● **List of tasks**
1: In the article on The Legion of Missing Men, who is credited with editing the film?
2: Render this sentence from the article on The Legion of Missing Men in Spanish: "Bob Carter is a professional soldier of fortune whose expertise is in the use of the machine gun."
3: Please write out the part of the article on The Legion of Missing Men from "- Starring: Ralph" to "Under Two Flags.".

--- START OF Source ---

- Original film poster
- Directed by: Hamilton MacFadden
- Written by: Harry O. Hoyt Sherman L. Lowe(screenplay) Norman S. Hall(story)
- Starring: Ralph Forbes Hala Linda
- Cinematography: Marcel Le Picard
- Edited by: Carl Pierson
- Distributed by: Monogram Pictures
- Release date: July 28, 1937;
- Running time: 62 min.
- Country: United States
- Language: English

= The Legion of Missing Men =

1937 film by Hamilton MacFadden

The Legion of Missing Men is a 1937 Monogram Pictures film about the French Foreign Legion set in the French protectorate of Morocco. Directed by Hamilton MacFadden, it stars Ralph Forbes who had also served in the cinematic Foreign Legion in Beau Geste (1926) and Beau Ideal (1931). Singer and actress Hala Linda was married to Richard Gump, the composer of the film's "The Legionnaires Song". It was the only film of Monogram's Marlene Dietrich imitator. The film features scenes reused from a silent film, presumably Under Two Flags.

==Plot==
Bob Carter is a professional soldier of fortune whose expertise is in the use of the machine gun. He has plied his trade for Sun Yat-Sen in the Xinhai Revolution, the Mexican Revolution and with the Spanish in the Rif War for de Rivera. Now he is content to be a Legionnaire in the 20th Marching Company of the 3rd Foreign Infantry Regiment with his comrades in arms the American Muggsy and the Englishman Bilgey.

Bob's world changes in a variety of ways. First half his company is lost in attacks by Shiek Ibrahim-Ul-Ahmed's insurgents who capture the company's cargo of crated machine guns and ammunition. Fortunately for the Legion, the weapons are disassembled and none of the Shiek's band has the knowledge to get them into working order.

--- END OF Source ---
--- START OF Given information ---

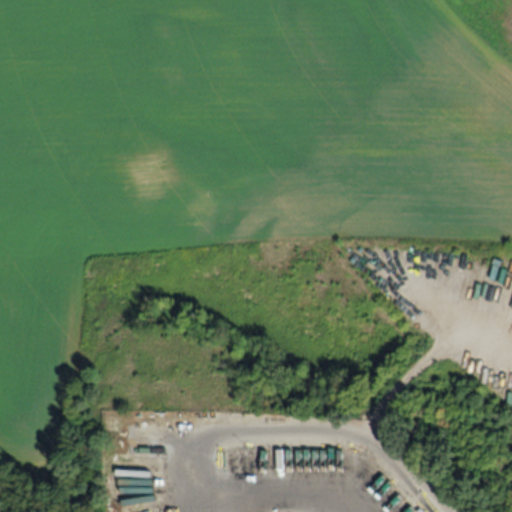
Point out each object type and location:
road: (282, 505)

--- END OF Given information ---

● **Answers to the tasks**
1: Carl Pierson

2: Bob Carter es un soldado de fortuna profesional cuya especialidad es el uso de la ametralladora.

3:
- Starring: Ralph Forbes Hala Linda
- Cinematography: Marcel Le Picard
- Edited by: Carl Pierson
- Distributed by: Monogram Pictures
- Release date: July 28, 1937;
- Running time: 62 min.
- Country: United States
- Language: English

= The Legion of Missing Men =

1937 film by Hamilton MacFadden

The Legion of Missing Men is a 1937 Monogram Pictures film about the French Foreign Legion set in the French protectorate of Morocco. Directed by Hamilton MacFadden, it stars Ralph Forbes who had also served in the cinematic Foreign Legion in Beau Geste (1926) and Beau Ideal (1931). Singer and actress Hala Linda was married to Richard Gump, the composer of the film's "The Legionnaires Song". It was the only film of Monogram's Marlene Dietrich imitator. The film features scenes reused from a silent film, presumably Under Two Flags.